Work task —
Reproduce, from the lines below, exactly the stretch that begins at the line containing "14: (229, 263)" and ends at the line containing "34: (174, 86)", both included.

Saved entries
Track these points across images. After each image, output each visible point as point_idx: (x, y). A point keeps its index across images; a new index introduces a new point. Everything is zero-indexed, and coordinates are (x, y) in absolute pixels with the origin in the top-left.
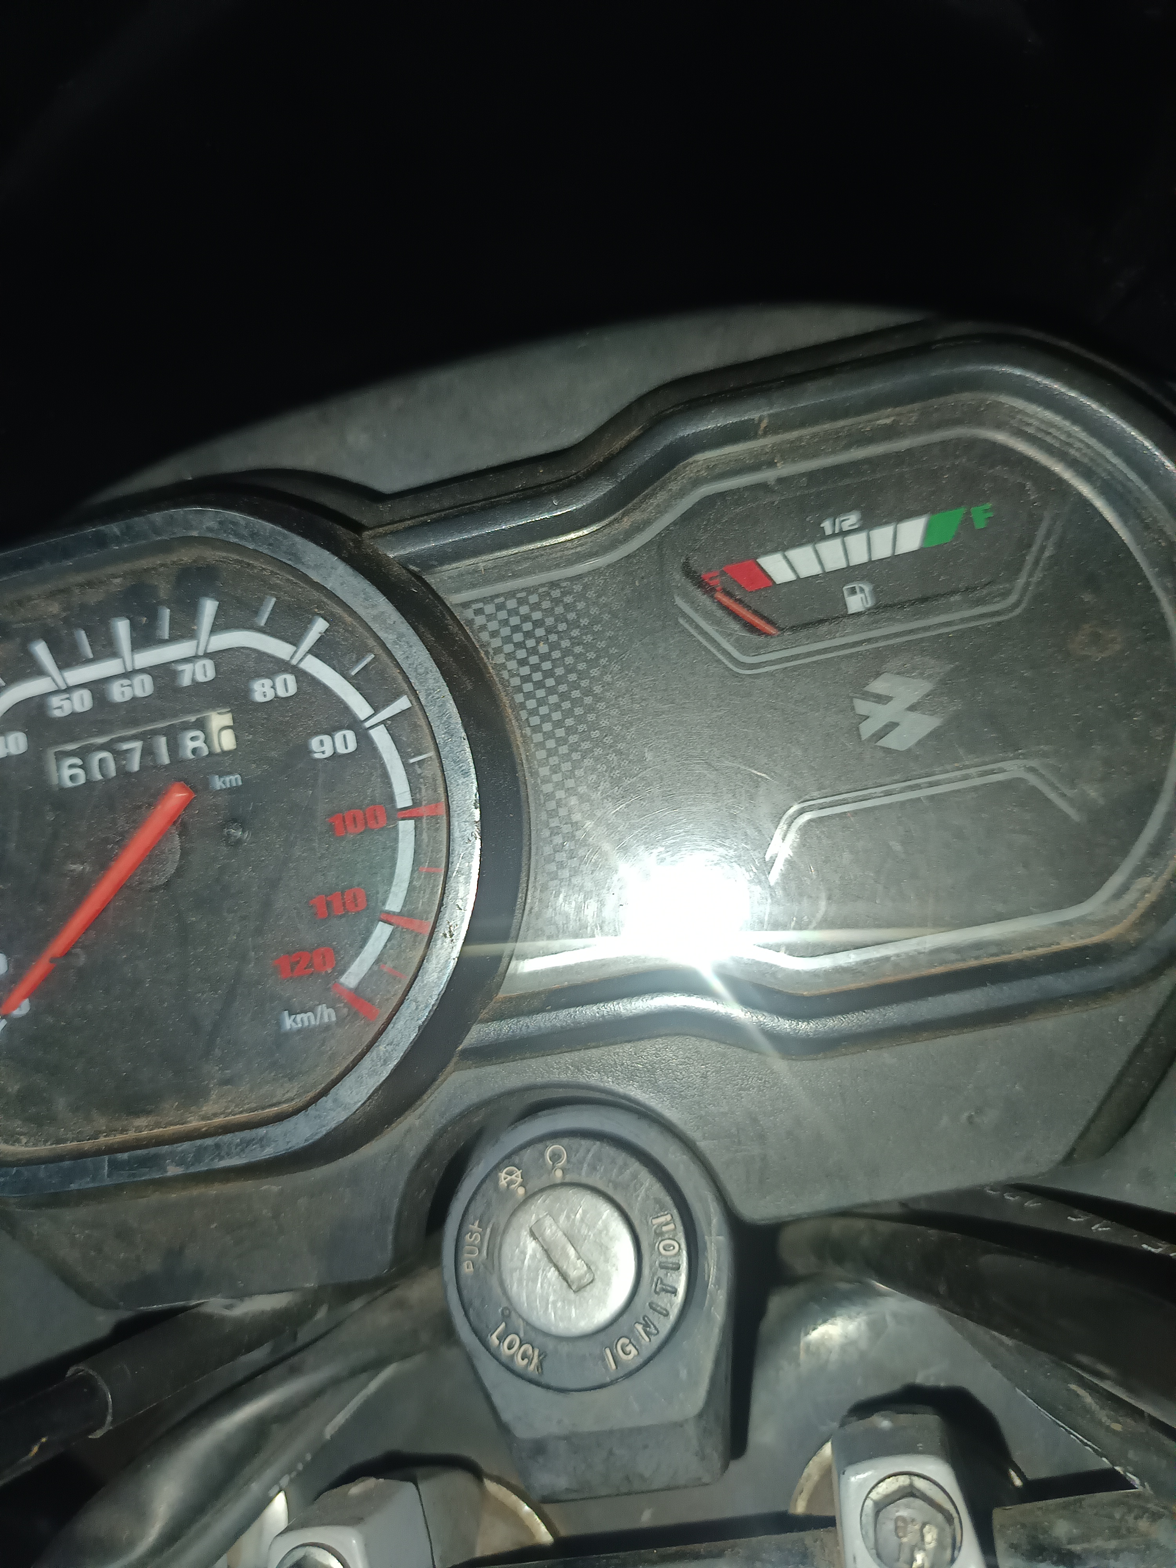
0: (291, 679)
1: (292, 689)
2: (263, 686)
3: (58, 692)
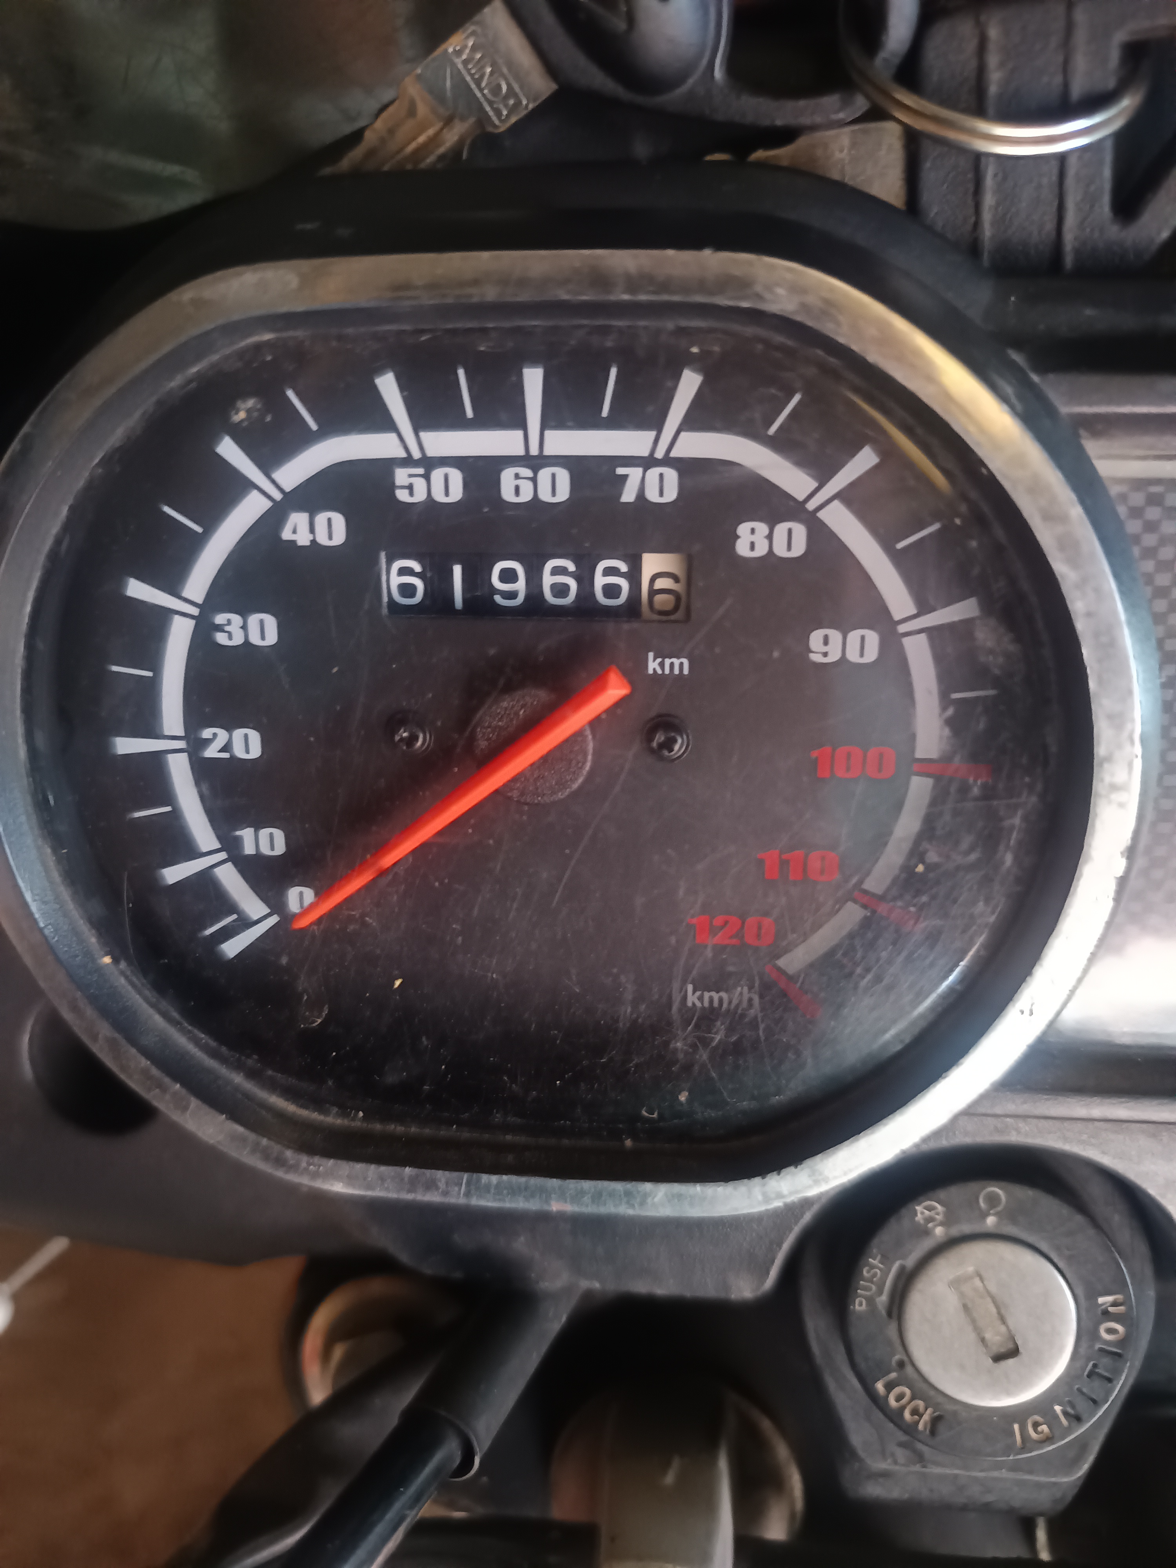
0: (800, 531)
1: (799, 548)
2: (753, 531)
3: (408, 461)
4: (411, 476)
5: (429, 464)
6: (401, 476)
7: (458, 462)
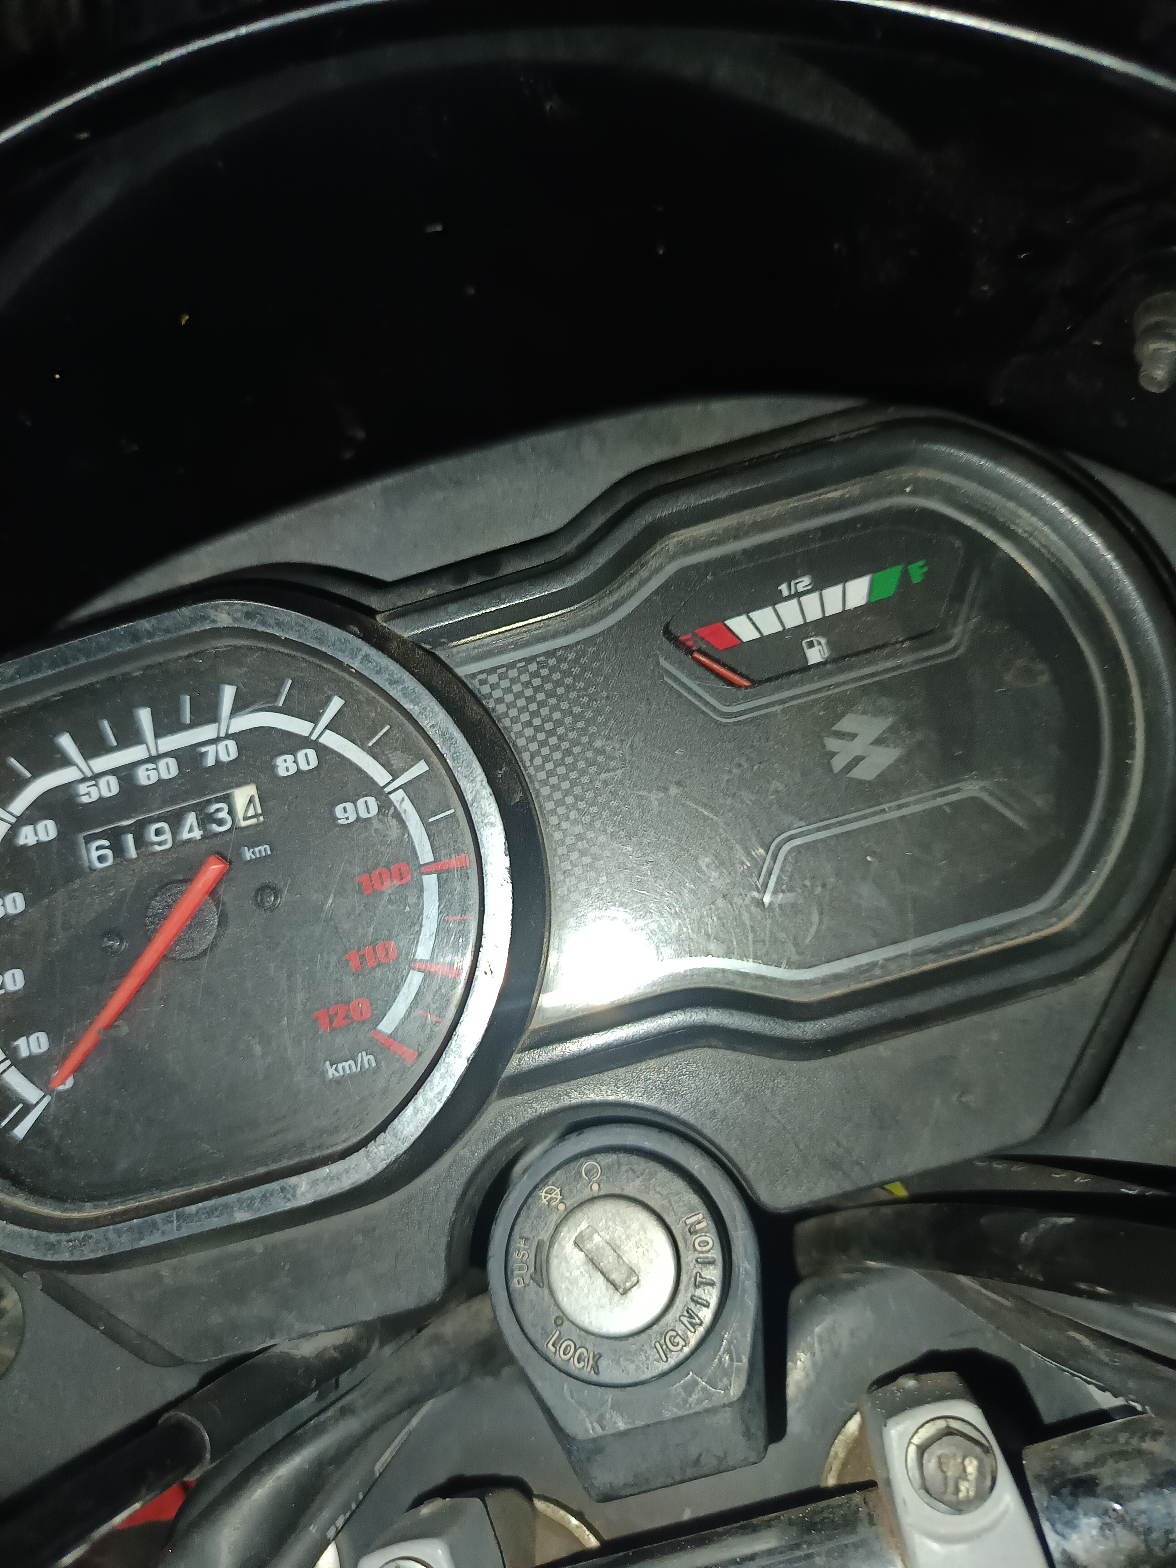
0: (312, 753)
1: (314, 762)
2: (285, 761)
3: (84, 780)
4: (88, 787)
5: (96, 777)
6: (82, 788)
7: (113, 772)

==

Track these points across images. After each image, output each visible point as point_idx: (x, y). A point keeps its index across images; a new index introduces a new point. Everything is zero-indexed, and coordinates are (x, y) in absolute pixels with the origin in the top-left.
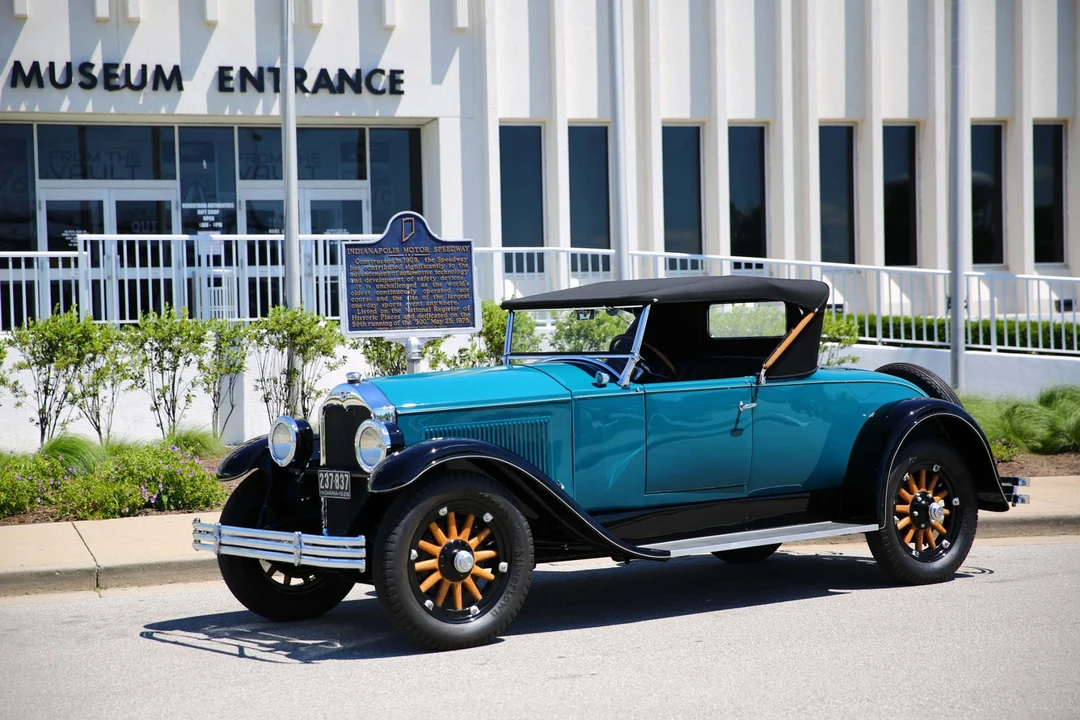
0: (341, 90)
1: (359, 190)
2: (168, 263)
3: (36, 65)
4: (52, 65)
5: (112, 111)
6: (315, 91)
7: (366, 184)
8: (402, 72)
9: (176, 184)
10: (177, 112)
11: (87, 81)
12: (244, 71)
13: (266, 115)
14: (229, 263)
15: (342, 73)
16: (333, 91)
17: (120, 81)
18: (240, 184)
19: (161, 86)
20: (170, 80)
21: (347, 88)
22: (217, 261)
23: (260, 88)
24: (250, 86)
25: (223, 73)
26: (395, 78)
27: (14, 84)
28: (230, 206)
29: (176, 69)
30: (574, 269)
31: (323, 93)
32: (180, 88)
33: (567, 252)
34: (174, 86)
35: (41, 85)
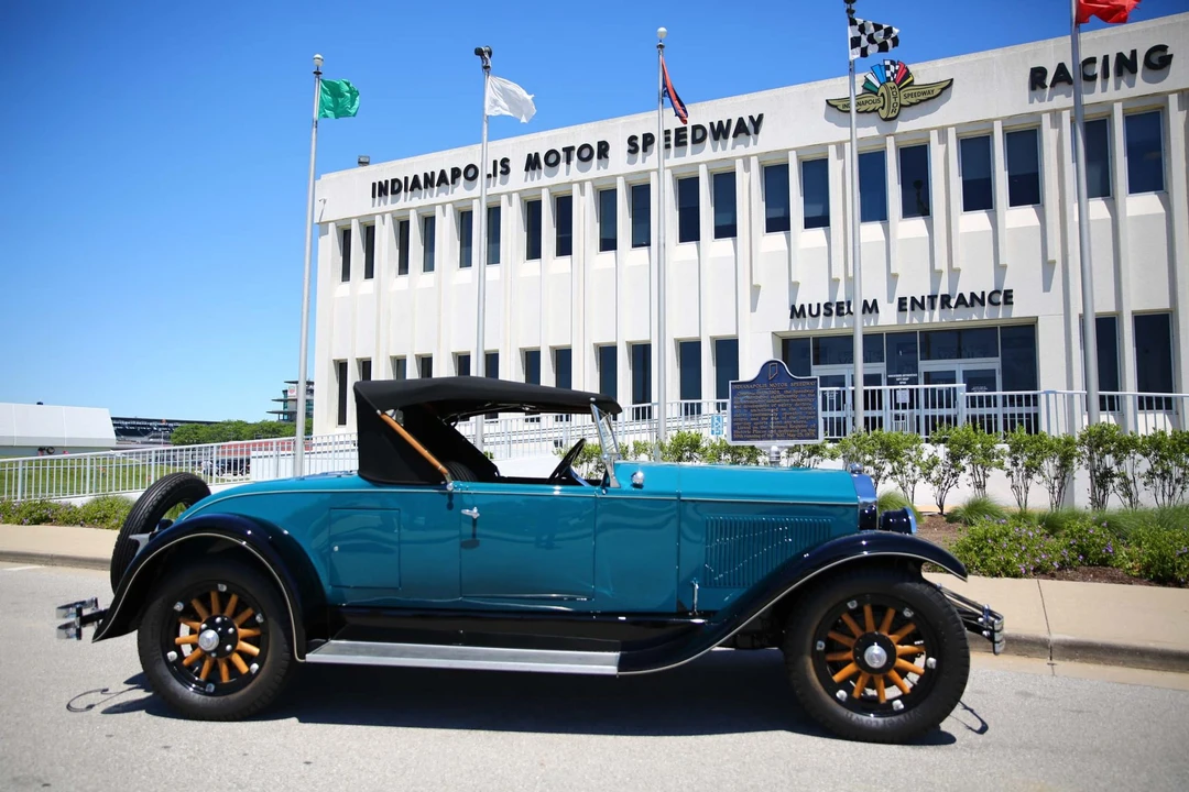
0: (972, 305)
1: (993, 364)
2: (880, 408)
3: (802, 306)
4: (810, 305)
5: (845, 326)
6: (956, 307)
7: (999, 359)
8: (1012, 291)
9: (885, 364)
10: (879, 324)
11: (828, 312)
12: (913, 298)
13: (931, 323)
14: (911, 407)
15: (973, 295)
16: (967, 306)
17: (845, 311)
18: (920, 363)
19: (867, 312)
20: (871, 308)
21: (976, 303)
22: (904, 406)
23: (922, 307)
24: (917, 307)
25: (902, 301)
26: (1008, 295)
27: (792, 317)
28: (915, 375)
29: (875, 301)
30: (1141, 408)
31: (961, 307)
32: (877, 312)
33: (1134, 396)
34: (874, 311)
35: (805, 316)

Output for this task —
14: (229, 263)
15: (342, 73)
16: (333, 91)
17: (120, 81)
18: (240, 184)
19: (161, 86)
20: (170, 80)
21: (347, 88)
22: (217, 261)
23: (260, 88)
24: (250, 86)
25: (223, 73)
26: (395, 78)
27: (14, 84)
28: (230, 206)
29: (176, 69)
30: (574, 269)
31: (323, 93)
32: (180, 88)
33: (567, 252)
34: (174, 86)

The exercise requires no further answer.